What Phantom Compliance looks like with instrumentation¶
To close the loop, here is what the Phantom Compliance scenario looks like with full instrumentation in place:
Before (Module 2): No alerts. Clean logs. 15 days to detection by manual audit.
After (this module):
- T+0.3s: Agent B retrieval completeness metric emitted: 0.15. Alert fires immediately.
- T+0.5s: Agent B receipt generated with
integrity_pass: false. Boundary check blocks output. - T+0.5s: PACE alternate path activates. Forced full retrieval begins.
- T+2.5s: Alternate path retrieval returns 312 results. Completeness ratio: 1.0.
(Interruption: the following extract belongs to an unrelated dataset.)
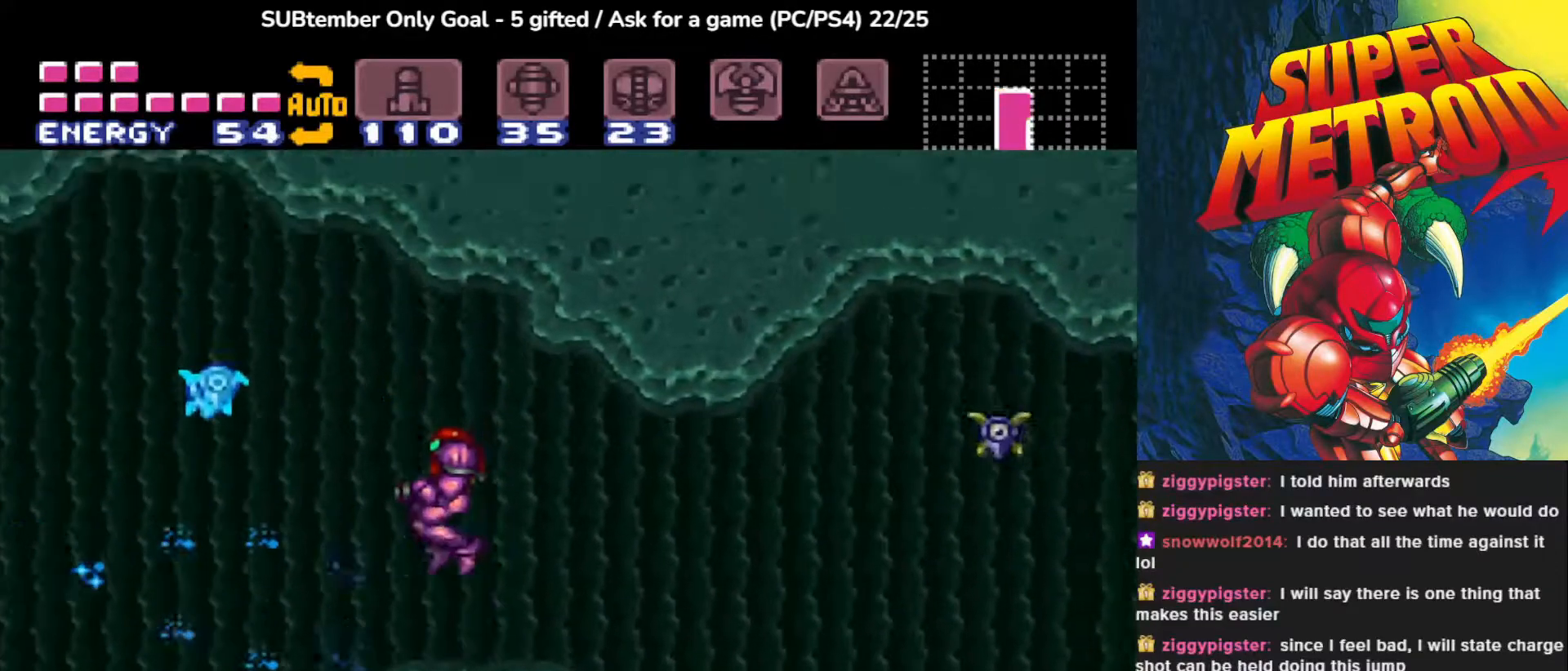
{"buttons": ["DPAD_RIGHT"], "events": [[17, "SQUARE", "down"], [67, "CROSS", "up"], [117, "DPAD_LEFT", "up"], [167, "SQUARE", "up"], [217, "SQUARE", "down"], [367, "SQUARE", "up"], [383, "DPAD_RIGHT", "down"]]}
- T+3.5s: Agent B re-runs compliance check. Finds restricted security. Returns FLAGGED.
- T+3.6s: Boundary check passes. Agent C receives FLAGGED result. Trade rejected.
- T+3.6s: Dashboard shows: 1 PACE alternate activation, 1 integrity failure detected and resolved.
Total time from failure to resolution: 3.6 seconds. Total human intervention required: zero (for this case). Total trades approved with incomplete data: zero.
Reflection
Of the metrics in this module, which one would have the highest immediate impact if added to your production system tomorrow? Which one would be the hardest to implement? Start with the highest-impact, lowest-effort metric and build from there.
Consider
For most teams, retrieval completeness ratio is the highest-impact, lowest-effort metric. It requires: (1) a count query or baseline for each data source, (2) emitting the ratio after each retrieval, (3) an alert threshold. This can be implemented in a single sprint and immediately catches the most dangerous class of silent failures.